Let's assume Frontier contains a user name John Doe who creates an organization called Raystack Store with a project called Financials inside it.

Using the Create Permissions API a Frontier Admin can create the permissions with the following keys:

  1. storage.file.get : Allows retrieving files from storage.
  2. storage.file.delete : Allows deleting files from storage.
  3. storage.file.post : Allows posting or uploading files to storage.

And roles for storage service can be created using Create Roles API or Create Org Roles. For example, the following roles can be defined:

  1. storage file owner: Grants full ownership and control over the files.
  2. storage file reader: Allows reading or accessing files.

Using the Create Resource API John Doe can create a file in the Financials project with resource name as sensitive-info.txt which contains Raystack Store's previous quarter financial details.

Assuming in Frontier, there also exists a user named Jane Doe who is a member of Raystack Store.
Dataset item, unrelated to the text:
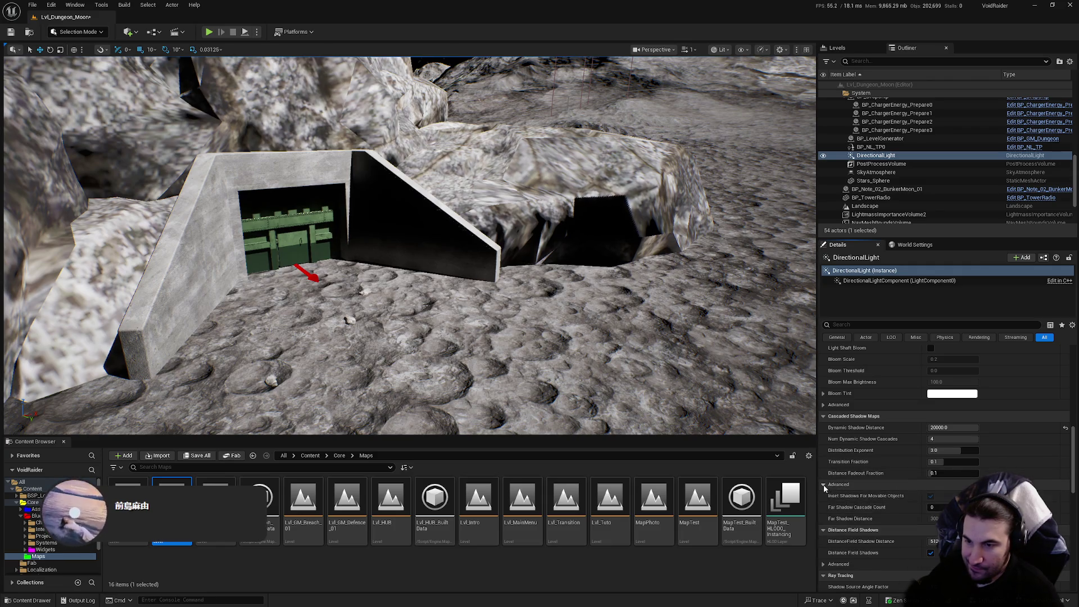
{"action": "left_click", "coordinate": [881, 325]}
{"action": "type", "text": "di"}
In case John wants his accountant, Jane to get access to this file for verification, he can create a Policy in Frontier using Create Policy API with role of a storage file reader and providing the resource details storage/file:92f69c3a-334b-4f25-90b8-4d4f3be6b825 in format resource's namespace:uuid.

To check if Jane has access to the sensitive-info.txt file, you can utilize the Check API and verify if the user has read access to the file or not. This check will confirm whether Jane has the necessary permissions to view the contents of the file.